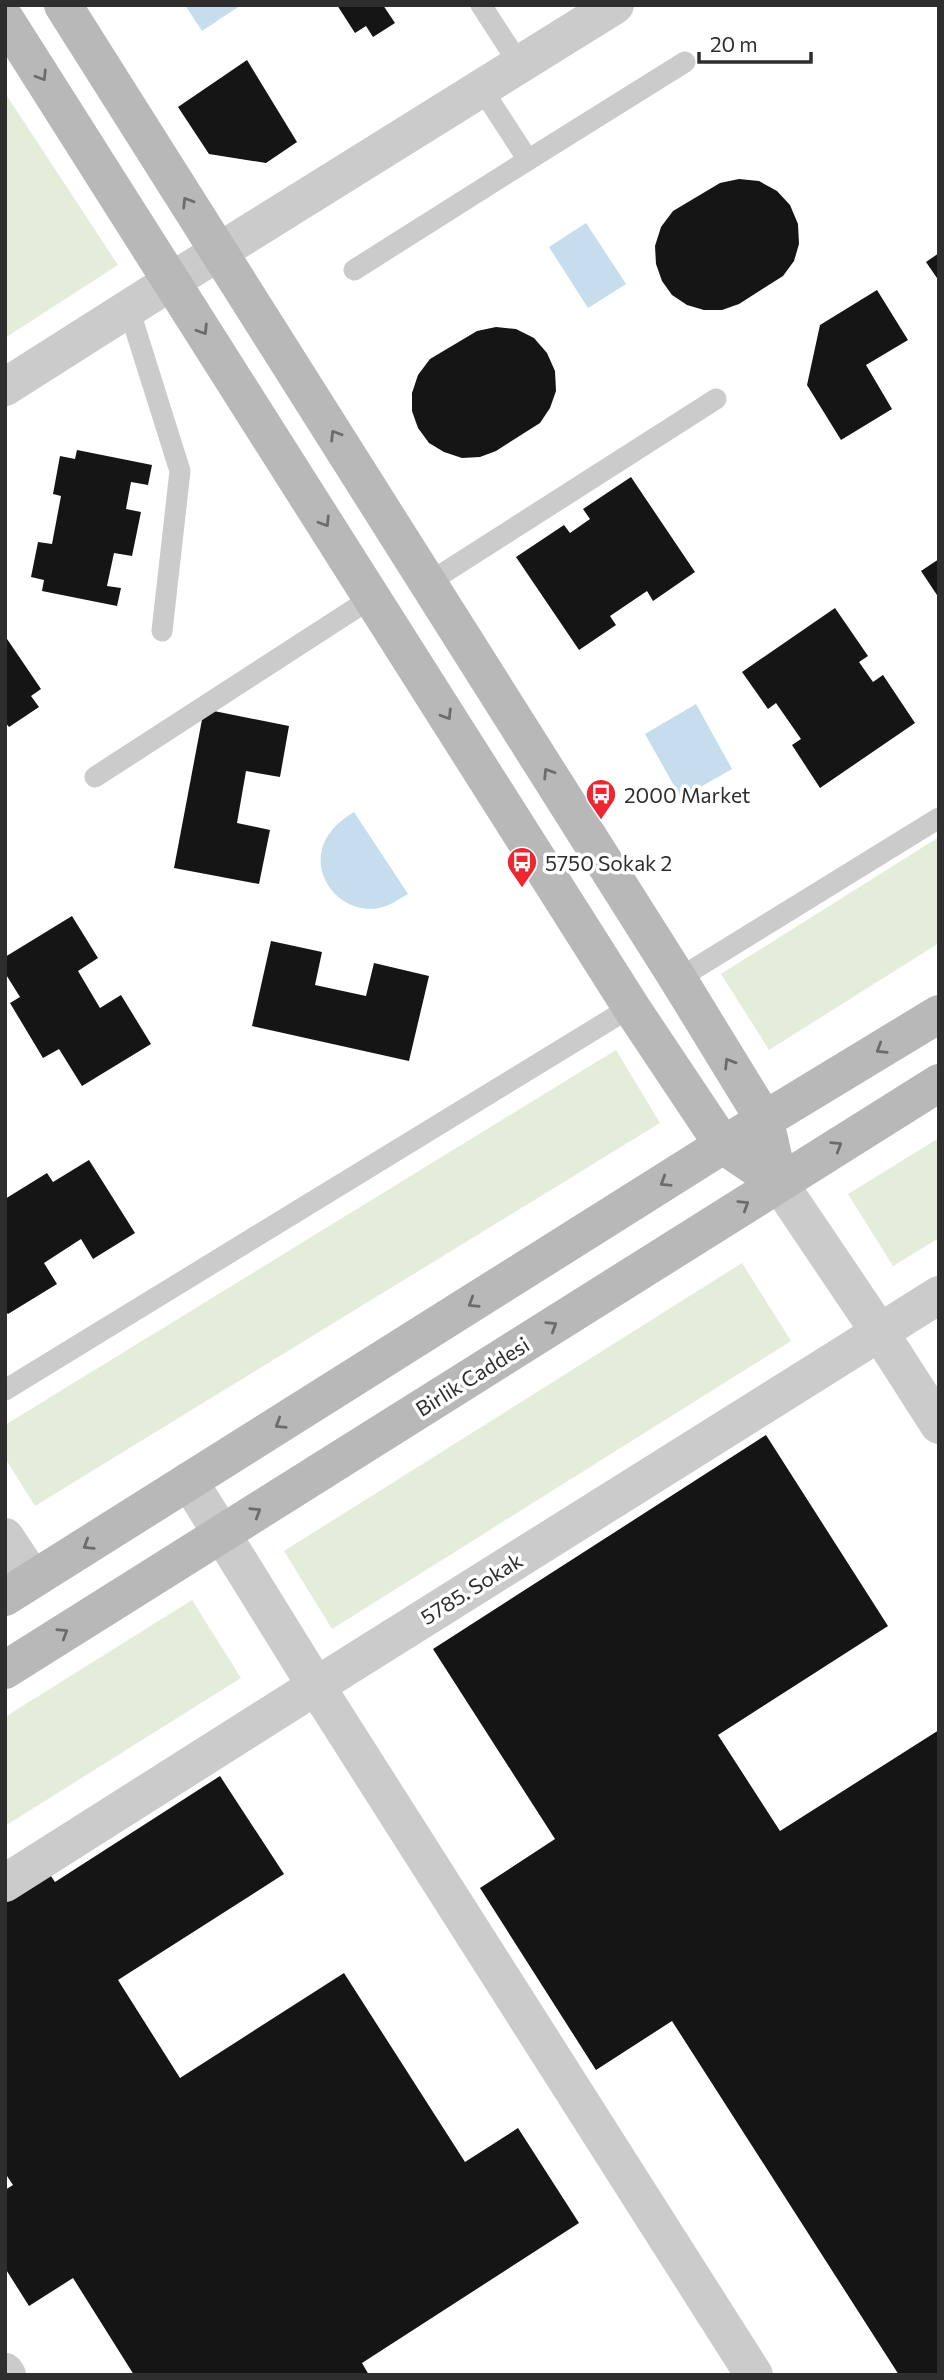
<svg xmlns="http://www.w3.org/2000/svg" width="944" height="2380" font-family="Commissioner,sans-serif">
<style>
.green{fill:#e4ecda}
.water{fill:#c5dded}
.building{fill:#151515}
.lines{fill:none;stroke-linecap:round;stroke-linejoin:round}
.lane{stroke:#cbcbcb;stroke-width:21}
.street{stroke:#cbcbcb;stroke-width:38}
.secondary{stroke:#b8b8b8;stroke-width:38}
.oneway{stroke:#6c6c6c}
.labels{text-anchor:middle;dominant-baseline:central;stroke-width:7;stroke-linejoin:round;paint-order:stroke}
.poi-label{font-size:21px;fill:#2e2e2e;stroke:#fff;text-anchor:start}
.street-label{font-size:21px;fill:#2e2e2e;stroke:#fff}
</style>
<rect width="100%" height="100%" fill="#fff"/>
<g class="green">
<polygon points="5,93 118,265 5,338"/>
<polygon points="939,837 939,943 769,1050 721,974"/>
<polygon points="616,1050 660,1123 35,1506 5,1458 5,1425"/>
<polygon points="939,1138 939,1238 893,1266 848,1194"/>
<polygon points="742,1263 791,1341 332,1629 284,1551"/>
<polygon points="192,1600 241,1678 5,1826 5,1717"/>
</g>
<g class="water">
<polygon points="185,5 241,5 202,31"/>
<polygon points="586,223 626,284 588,308 549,247"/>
<polygon points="696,704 732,769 681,798 645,734"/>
<path d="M354 812 408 894C399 899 390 906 379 908 343 915 310 878 324 843 330 829 341 820 354 812Z"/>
</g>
<g class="building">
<polygon points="337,5 383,5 395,23 373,37 366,26 355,33"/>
<polygon points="247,60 297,142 266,163 209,154 178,107"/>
<polygon points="739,179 759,181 777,191 790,205 798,224 799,244 794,261 783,276 739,304 722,310 704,310 687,305 672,295 662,281 656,264 655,246 661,227 673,211 720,183"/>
<polygon points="939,253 939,281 926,262"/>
<polygon points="877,290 908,340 866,365 892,409 841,440 807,385 820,325"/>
<polygon points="496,327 516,329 534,338 547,353 555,371 556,391 550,408 540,423 496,451 480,457 462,458 444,452 429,443 418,428 412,411 412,393 418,375 430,359 477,331"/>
<polygon points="77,450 152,465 148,485 131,482 126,509 141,512 132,556 114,553 107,586 121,588 117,606 42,591 44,580 31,577 38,542 52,544 61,496 53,494 60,456 75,459"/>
<polygon points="631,477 695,572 653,601 647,591 610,616 616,625 579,650 516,557 564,525 570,533 590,519 583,509"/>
<polygon points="939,559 939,598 921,571"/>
<polygon points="835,608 868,656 859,662 873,682 883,675 915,723 820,788 792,745 801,739 776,703 768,709 742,672"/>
<polygon points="5,636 41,689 31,696 39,707 9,727 5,722"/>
<polygon points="204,709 289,726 280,777 246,771 237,823 270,830 259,884 174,868"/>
<polygon points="72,916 98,958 78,971 100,1008 121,995 151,1044 82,1086 59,1049 43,1058 10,1003 20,997 5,973 5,957"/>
<polygon points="271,941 322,952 315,985 366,996 374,963 429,976 409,1061 252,1026"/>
<polygon points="89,1160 135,1233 93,1259 81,1239 44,1263 57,1284 8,1314 5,1311 5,1199 47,1173 53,1182"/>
<polygon points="766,1435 888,1626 718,1735 780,1831 939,1730 939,2375 899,2375 672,2021 596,2070 480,1888 555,1839 433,1649"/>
<polygon points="220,1776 284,1874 118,1980 180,2078 344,1973 465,2162 518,2128 579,2223 362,2363 369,2375 134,2375 73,2278 29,2306 5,2268 5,2190 13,2185 5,2173 5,1891 44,1866 55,1882"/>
</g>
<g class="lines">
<g class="lane">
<polyline points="481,5 520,65"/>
<polyline points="482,89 528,160 685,62"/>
<polyline points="354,270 528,160"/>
<polyline points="129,309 180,471 162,631"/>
<polyline points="428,583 716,399"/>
<polyline points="95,777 373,597"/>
<polyline points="678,979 939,818"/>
<polyline points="5,1390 631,1007"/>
</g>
<g class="street">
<polyline points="5,387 172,281 615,5"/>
<polyline points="779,1183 880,1333 939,1425"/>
<polyline points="189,1481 316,1686 754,2375"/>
<polyline points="5,1537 33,1579"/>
<polyline points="5,1883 316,1686 939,1295"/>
<polyline points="5,2372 7,2375"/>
</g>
<g class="secondary">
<polyline points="63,5 678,979 765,1121 779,1183"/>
<polyline points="5,19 631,1007 723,1145 779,1183"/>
<polyline points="5,1597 723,1145 939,1014"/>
<polyline points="5,1670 939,1083"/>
</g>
</g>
<defs><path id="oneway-chevron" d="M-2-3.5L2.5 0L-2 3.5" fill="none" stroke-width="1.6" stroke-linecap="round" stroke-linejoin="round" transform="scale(1.75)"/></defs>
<g class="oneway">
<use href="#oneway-chevron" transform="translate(42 76) rotate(58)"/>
<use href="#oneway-chevron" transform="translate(187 202) rotate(-122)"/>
<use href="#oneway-chevron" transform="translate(203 330) rotate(58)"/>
<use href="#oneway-chevron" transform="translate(335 435) rotate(-122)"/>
<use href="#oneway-chevron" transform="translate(325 522) rotate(58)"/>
<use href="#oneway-chevron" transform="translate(447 715) rotate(58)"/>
<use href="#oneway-chevron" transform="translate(548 773) rotate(-122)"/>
<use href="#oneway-chevron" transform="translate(881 1049) rotate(148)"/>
<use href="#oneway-chevron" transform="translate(729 1063) rotate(-121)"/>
<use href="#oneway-chevron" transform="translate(837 1146) rotate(-32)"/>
<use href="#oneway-chevron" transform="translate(665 1182) rotate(148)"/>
<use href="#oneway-chevron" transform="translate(744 1205) rotate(-32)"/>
<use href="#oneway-chevron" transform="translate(473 1303) rotate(148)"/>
<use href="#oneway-chevron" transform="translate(552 1326) rotate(-32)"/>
<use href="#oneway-chevron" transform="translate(280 1424) rotate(148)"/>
<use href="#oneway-chevron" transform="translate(256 1512) rotate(-32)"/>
<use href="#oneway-chevron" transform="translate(88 1545) rotate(148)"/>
<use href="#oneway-chevron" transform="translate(63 1633) rotate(-32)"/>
</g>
<defs>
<g id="bus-pin" transform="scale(1.575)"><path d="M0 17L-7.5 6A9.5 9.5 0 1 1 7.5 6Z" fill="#ee2630" stroke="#fff"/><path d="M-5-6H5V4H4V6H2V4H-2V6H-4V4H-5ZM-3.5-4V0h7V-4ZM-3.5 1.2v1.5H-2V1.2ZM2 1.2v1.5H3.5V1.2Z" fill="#fff"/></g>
</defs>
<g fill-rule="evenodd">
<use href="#bus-pin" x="601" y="794"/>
<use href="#bus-pin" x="522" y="862"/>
</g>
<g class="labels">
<g class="poi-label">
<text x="624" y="794">2000 Market</text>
<text x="545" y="862">5750 Sokak 2</text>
</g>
<g class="street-label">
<text transform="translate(472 1376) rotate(-32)">Birlik Caddesi</text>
<text transform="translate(471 1588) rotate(-32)">5785. Sokak</text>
</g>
</g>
<rect width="944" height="2380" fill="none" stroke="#2e2e2e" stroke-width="14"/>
<path d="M699 52v10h112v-10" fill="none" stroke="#2e2e2e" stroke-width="3.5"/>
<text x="710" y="52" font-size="21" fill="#2e2e2e" stroke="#ffffff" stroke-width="5" paint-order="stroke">20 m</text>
</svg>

■ ■ ■ ■ ■ ■ ■

## Task prompt
Pictures are to be left out; the rest of the listing should be printed exactly.

## The completed task
<svg xmlns="http://www.w3.org/2000/svg" width="944" height="2380" font-family="Commissioner,sans-serif">
<style>
.green{fill:#e4ecda}
.water{fill:#c5dded}
.building{fill:#151515}
.lines{fill:none;stroke-linecap:round;stroke-linejoin:round}
.lane{stroke:#cbcbcb;stroke-width:21}
.street{stroke:#cbcbcb;stroke-width:38}
.secondary{stroke:#b8b8b8;stroke-width:38}
.oneway{stroke:#6c6c6c}
.labels{text-anchor:middle;dominant-baseline:central;stroke-width:7;stroke-linejoin:round;paint-order:stroke}
.poi-label{font-size:21px;fill:#2e2e2e;stroke:#fff;text-anchor:start}
.street-label{font-size:21px;fill:#2e2e2e;stroke:#fff}
</style>
<rect width="100%" height="100%" fill="#fff"/>
<g class="green">
<polygon points="5,93 118,265 5,338"/>
<polygon points="939,837 939,943 769,1050 721,974"/>
<polygon points="616,1050 660,1123 35,1506 5,1458 5,1425"/>
<polygon points="939,1138 939,1238 893,1266 848,1194"/>
<polygon points="742,1263 791,1341 332,1629 284,1551"/>
<polygon points="192,1600 241,1678 5,1826 5,1717"/>
</g>
<g class="water">
<polygon points="185,5 241,5 202,31"/>
<polygon points="586,223 626,284 588,308 549,247"/>
<polygon points="696,704 732,769 681,798 645,734"/>
<path d="M354 812 408 894C399 899 390 906 379 908 343 915 310 878 324 843 330 829 341 820 354 812Z"/>
</g>
<g class="building">
<polygon points="337,5 383,5 395,23 373,37 366,26 355,33"/>
<polygon points="247,60 297,142 266,163 209,154 178,107"/>
<polygon points="739,179 759,181 777,191 790,205 798,224 799,244 794,261 783,276 739,304 722,310 704,310 687,305 672,295 662,281 656,264 655,246 661,227 673,211 720,183"/>
<polygon points="939,253 939,281 926,262"/>
<polygon points="877,290 908,340 866,365 892,409 841,440 807,385 820,325"/>
<polygon points="496,327 516,329 534,338 547,353 555,371 556,391 550,408 540,423 496,451 480,457 462,458 444,452 429,443 418,428 412,411 412,393 418,375 430,359 477,331"/>
<polygon points="77,450 152,465 148,485 131,482 126,509 141,512 132,556 114,553 107,586 121,588 117,606 42,591 44,580 31,577 38,542 52,544 61,496 53,494 60,456 75,459"/>
<polygon points="631,477 695,572 653,601 647,591 610,616 616,625 579,650 516,557 564,525 570,533 590,519 583,509"/>
<polygon points="939,559 939,598 921,571"/>
<polygon points="835,608 868,656 859,662 873,682 883,675 915,723 820,788 792,745 801,739 776,703 768,709 742,672"/>
<polygon points="5,636 41,689 31,696 39,707 9,727 5,722"/>
<polygon points="204,709 289,726 280,777 246,771 237,823 270,830 259,884 174,868"/>
<polygon points="72,916 98,958 78,971 100,1008 121,995 151,1044 82,1086 59,1049 43,1058 10,1003 20,997 5,973 5,957"/>
<polygon points="271,941 322,952 315,985 366,996 374,963 429,976 409,1061 252,1026"/>
<polygon points="89,1160 135,1233 93,1259 81,1239 44,1263 57,1284 8,1314 5,1311 5,1199 47,1173 53,1182"/>
<polygon points="766,1435 888,1626 718,1735 780,1831 939,1730 939,2375 899,2375 672,2021 596,2070 480,1888 555,1839 433,1649"/>
<polygon points="220,1776 284,1874 118,1980 180,2078 344,1973 465,2162 518,2128 579,2223 362,2363 369,2375 134,2375 73,2278 29,2306 5,2268 5,2190 13,2185 5,2173 5,1891 44,1866 55,1882"/>
</g>
<g class="lines">
<g class="lane">
<polyline points="481,5 520,65"/>
<polyline points="482,89 528,160 685,62"/>
<polyline points="354,270 528,160"/>
<polyline points="129,309 180,471 162,631"/>
<polyline points="428,583 716,399"/>
<polyline points="95,777 373,597"/>
<polyline points="678,979 939,818"/>
<polyline points="5,1390 631,1007"/>
</g>
<g class="street">
<polyline points="5,387 172,281 615,5"/>
<polyline points="779,1183 880,1333 939,1425"/>
<polyline points="189,1481 316,1686 754,2375"/>
<polyline points="5,1537 33,1579"/>
<polyline points="5,1883 316,1686 939,1295"/>
<polyline points="5,2372 7,2375"/>
</g>
<g class="secondary">
<polyline points="63,5 678,979 765,1121 779,1183"/>
<polyline points="5,19 631,1007 723,1145 779,1183"/>
<polyline points="5,1597 723,1145 939,1014"/>
<polyline points="5,1670 939,1083"/>
</g>
</g>
<defs><path id="oneway-chevron" d="M-2-3.5L2.5 0L-2 3.5" fill="none" stroke-width="1.6" stroke-linecap="round" stroke-linejoin="round" transform="scale(1.75)"/></defs>
<g class="oneway">
<use href="#oneway-chevron" transform="translate(42 76) rotate(58)"/>
<use href="#oneway-chevron" transform="translate(187 202) rotate(-122)"/>
<use href="#oneway-chevron" transform="translate(203 330) rotate(58)"/>
<use href="#oneway-chevron" transform="translate(335 435) rotate(-122)"/>
<use href="#oneway-chevron" transform="translate(325 522) rotate(58)"/>
<use href="#oneway-chevron" transform="translate(447 715) rotate(58)"/>
<use href="#oneway-chevron" transform="translate(548 773) rotate(-122)"/>
<use href="#oneway-chevron" transform="translate(881 1049) rotate(148)"/>
<use href="#oneway-chevron" transform="translate(729 1063) rotate(-121)"/>
<use href="#oneway-chevron" transform="translate(837 1146) rotate(-32)"/>
<use href="#oneway-chevron" transform="translate(665 1182) rotate(148)"/>
<use href="#oneway-chevron" transform="translate(744 1205) rotate(-32)"/>
<use href="#oneway-chevron" transform="translate(473 1303) rotate(148)"/>
<use href="#oneway-chevron" transform="translate(552 1326) rotate(-32)"/>
<use href="#oneway-chevron" transform="translate(280 1424) rotate(148)"/>
<use href="#oneway-chevron" transform="translate(256 1512) rotate(-32)"/>
<use href="#oneway-chevron" transform="translate(88 1545) rotate(148)"/>
<use href="#oneway-chevron" transform="translate(63 1633) rotate(-32)"/>
</g>
<defs>
<g id="bus-pin" transform="scale(1.575)"><path d="M0 17L-7.5 6A9.5 9.5 0 1 1 7.5 6Z" fill="#ee2630" stroke="#fff"/><path d="M-5-6H5V4H4V6H2V4H-2V6H-4V4H-5ZM-3.5-4V0h7V-4ZM-3.5 1.2v1.5H-2V1.2ZM2 1.2v1.5H3.5V1.2Z" fill="#fff"/></g>
</defs>
<g fill-rule="evenodd">
<use href="#bus-pin" x="601" y="794"/>
<use href="#bus-pin" x="522" y="862"/>
</g>
<g class="labels">
<g class="poi-label">
<text x="624" y="794">2000 Market</text>
<text x="545" y="862">5750 Sokak 2</text>
</g>
<g class="street-label">
<text transform="translate(472 1376) rotate(-32)">Birlik Caddesi</text>
<text transform="translate(471 1588) rotate(-32)">5785. Sokak</text>
</g>
</g>
<rect width="944" height="2380" fill="none" stroke="#2e2e2e" stroke-width="14"/>
<path d="M699 52v10h112v-10" fill="none" stroke="#2e2e2e" stroke-width="3.5"/>
<text x="710" y="52" font-size="21" fill="#2e2e2e" stroke="#ffffff" stroke-width="5" paint-order="stroke">20 m</text>
</svg>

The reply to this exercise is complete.